Quote every line of text in the listing below verbatim and in its original order, leaving out the pictures.

## Supplied records
- - - - - - -

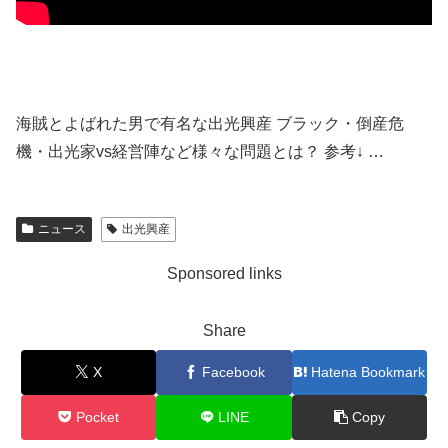
海賊とよばれた男で有名な出光興産 ブラック・倒産危
機・出光家vs経営陣など様々な問題とは？ 参考↓ …
ニュース
出光興産
Sponsored links
Share
X
Facebook
Hatena Bookmark
Pocket
LINE
Copy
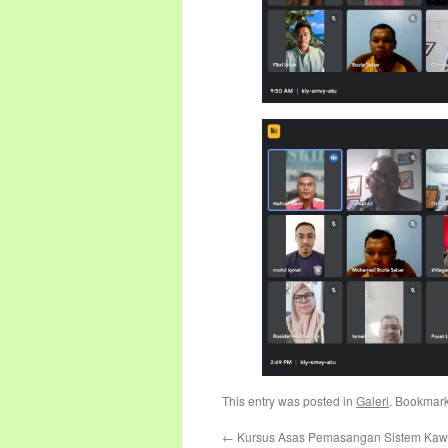
This entry was posted in
Galeri
. Bookmar
←
Kursus Asas Pemasangan Sistem Kawa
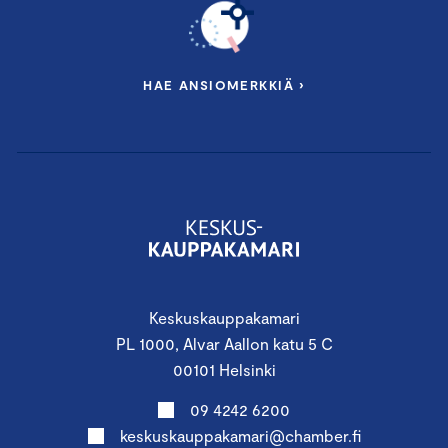
HAE ANSIOMERKKIÄ ›
Keskuskauppakamari
PL 1000, Alvar Aallon katu 5 C
00101 Helsinki
09 4242 6200
keskuskauppakamari@chamber.fi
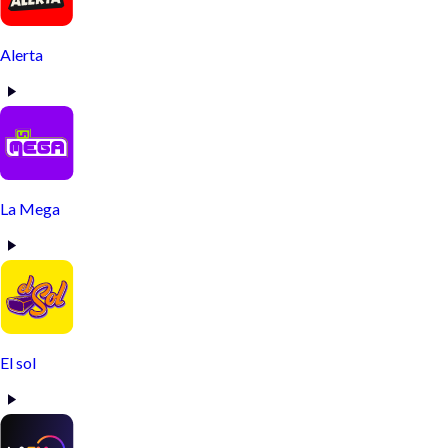
Alerta
La Mega
El sol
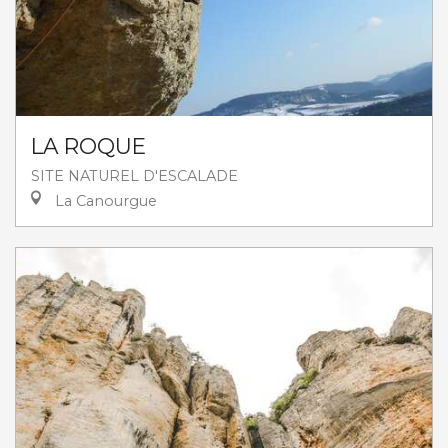
LA ROQUE
SITE NATUREL D'ESCALADE
La Canourgue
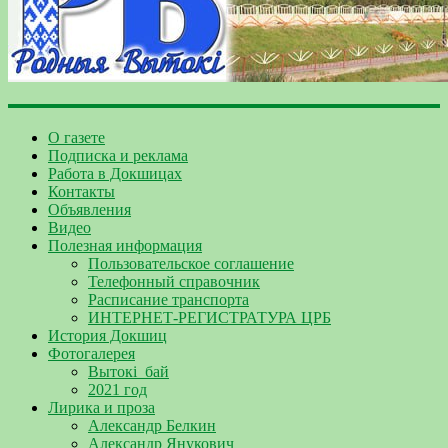
О газете
Подписка и реклама
Работа в Докшицах
Контакты
Объявления
Видео
Полезная информация
Пользовательское соглашение
Телефонный справочник
Расписание транспорта
ИНТЕРНЕТ-РЕГИСТРАТУРА ЦРБ
История Докшиц
Фотогалерея
Вытокі_бай
2021 год
Лирика и проза
Александр Белкин
Александр Янукович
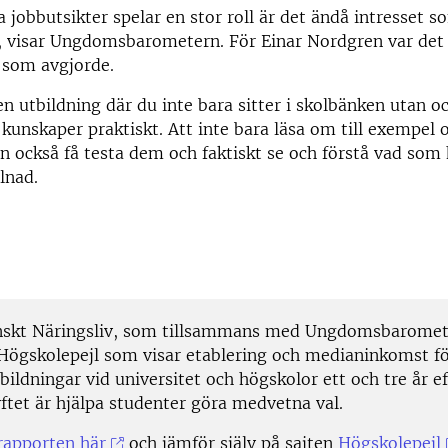
jobbutsikter spelar en stor roll är det ändå intresset so
, visar Ungdomsbarometern. För Einar Nordgren var det l
 som avgjorde.
en utbildning där du inte bara sitter i skolbänken utan oc
 kunskaper praktiskt. Att inte bara läsa om till exempel o
an också få testa dem och faktiskt se och förstå vad som
lnad.
nskt Näringsliv, som tillsammans med Ungdomsbaromete
Högskolepejl som visar etablering och medianinkomst fö
ildningar vid universitet och högskolor ett och tre år ef
ftet är hjälpa studenter göra medvetna val.
rapporten här
och jämför själv på sajten
Högskolepejl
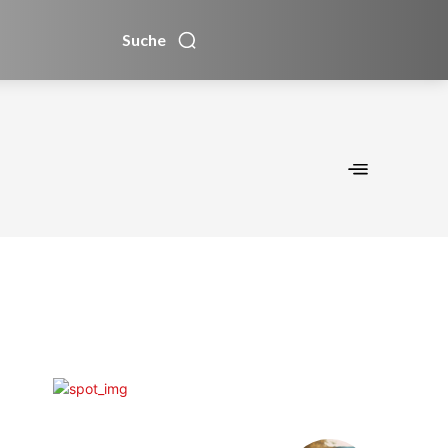
Suche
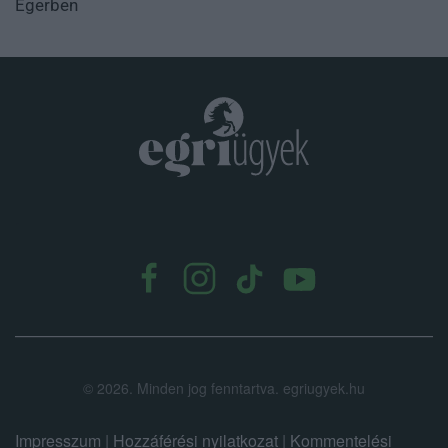
Egerben
.
©
2026.
Minden jog fenntartva. egriugyek.hu
Impresszum
|
Hozzáférési nyilatkozat
|
Kommentelési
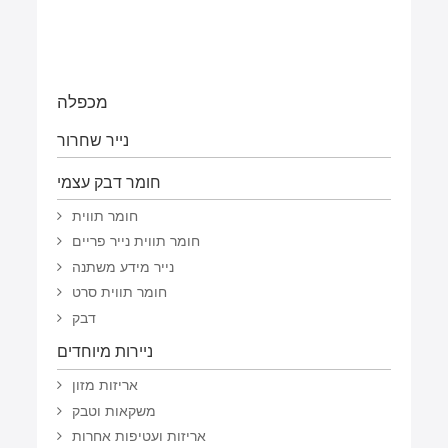
מכפלה
נייר שחרור
חומר דבק עצמי
חומר תווית
חומר תווית נייר פריים
נייר מידע משתנה
חומר תווית סרט
דבק
ניירות מיוחדים
אריזות מזון
משקאות וטבק
אריזות ועטיפות אחרות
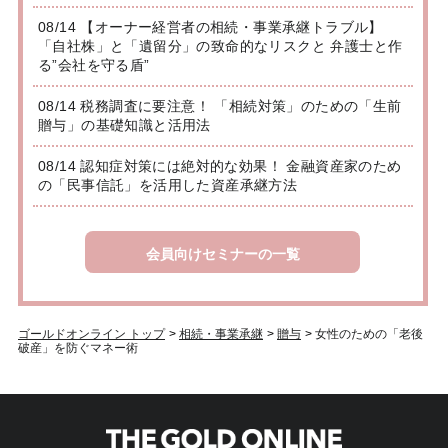
08/14 【オーナー経営者の相続・事業承継トラブル】
「自社株」と「遺留分」の致命的なリスクと 弁護士と作
る”会社を守る盾”
08/14 税務調査に要注意！ 「相続対策」のための「生前
贈与」の基礎知識と活用法
08/14 認知症対策には絶対的な効果！ 金融資産家のため
の「民事信託」を活用した資産承継方法
会員向けセミナーの一覧
ゴールドオンライン トップ
>
相続・事業承継
>
贈与
>
女性のための「老後
破産」を防ぐマネー術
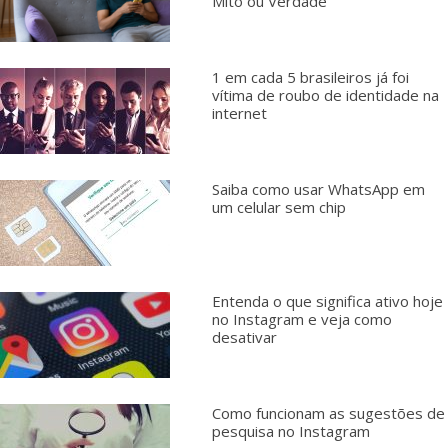
Mito ou Verdade
1 em cada 5 brasileiros já foi
vítima de roubo de identidade na
internet
Saiba como usar WhatsApp em
um celular sem chip
Entenda o que significa ativo hoje
no Instagram e veja como
desativar
Como funcionam as sugestões de
pesquisa no Instagram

- - - - - - -

## Output below
海賊とよばれた男で有名な出光興産 ブラック・倒産危
機・出光家vs経営陣など様々な問題とは？ 参考↓ …
ニュース
出光興産
Sponsored links
Share
X
Facebook
Hatena Bookmark
Pocket
LINE
Copy
This entry was posted in
Galeri
. Bookmar
←
Kursus Asas Pemasangan Sistem Kawa
HAE ANSIOMERKKIÄ ›
Keskuskauppakamari
PL 1000, Alvar Aallon katu 5 C
00101 Helsinki
09 4242 6200
keskuskauppakamari@chamber.fi
Alerta
La Mega
El sol
LA ROQUE
SITE NATUREL D'ESCALADE
La Canourgue
О газете
Подписка и реклама
Работа в Докшицах
Контакты
Объявления
Видео
Полезная информация
Пользовательское соглашение
Телефонный справочник
Расписание транспорта
ИНТЕРНЕТ-РЕГИСТРАТУРА ЦРБ
История Докшиц
Фотогалерея
Вытокі_бай
2021 год
Лирика и проза
Александр Белкин
Александр Янукович
jobbutsikter spelar en stor roll är det ändå intresset so
, visar Ungdomsbarometern. För Einar Nordgren var det l
 som avgjorde.
en utbildning där du inte bara sitter i skolbänken utan oc
 kunskaper praktiskt. Att inte bara läsa om till exempel o
an också få testa dem och faktiskt se och förstå vad som
lnad.
nskt Näringsliv, som tillsammans med Ungdomsbaromete
Högskolepejl som visar etablering och medianinkomst fö
ildningar vid universitet och högskolor ett och tre år ef
ftet är hjälpa studenter göra medvetna val.
rapporten här
och jämför själv på sajten
Högskolepejl
Suche
Egerben
.
©
2026.
Minden jog fenntartva. egriugyek.hu
Impresszum
|
Hozzáférési nyilatkozat
|
Kommentelési
מכפלה
נייר שחרור
חומר דבק עצמי
חומר תווית
חומר תווית נייר פריים
נייר מידע משתנה
חומר תווית סרט
דבק
ניירות מיוחדים
אריזות מזון
משקאות וטבק
אריזות ועטיפות אחרות
08/14 【オーナー経営者の相続・事業承継トラブル】
「自社株」と「遺留分」の致命的なリスクと 弁護士と作
る”会社を守る盾”
08/14 税務調査に要注意！ 「相続対策」のための「生前
贈与」の基礎知識と活用法
08/14 認知症対策には絶対的な効果！ 金融資産家のため
の「民事信託」を活用した資産承継方法
会員向けセミナーの一覧
ゴールドオンライン トップ
>
相続・事業承継
>
贈与
>
女性のための「老後
破産」を防ぐマネー術
Mito ou Verdade
1 em cada 5 brasileiros já foi
vítima de roubo de identidade na
internet
Saiba como usar WhatsApp em
um celular sem chip
Entenda o que significa ativo hoje
no Instagram e veja como
desativar
Como funcionam as sugestões de
pesquisa no Instagram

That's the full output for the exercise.